* _Work required_
Can you transcribe every entry word for word, skipping the images?

-------- Material for this task

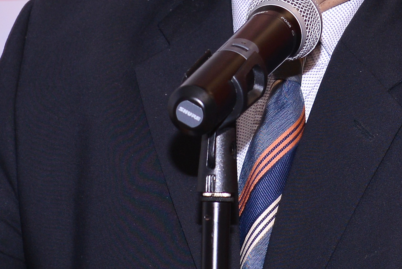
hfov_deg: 6.5
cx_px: 239
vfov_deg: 4.3
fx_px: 3552
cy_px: -41
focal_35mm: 318
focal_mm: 70
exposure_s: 1/60
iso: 250
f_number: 5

----------------

* _Result of this task_
hfov_deg: 6.5
cx_px: 239
vfov_deg: 4.3
fx_px: 3552
cy_px: -41
focal_35mm: 318
focal_mm: 70
exposure_s: 1/60
iso: 250
f_number: 5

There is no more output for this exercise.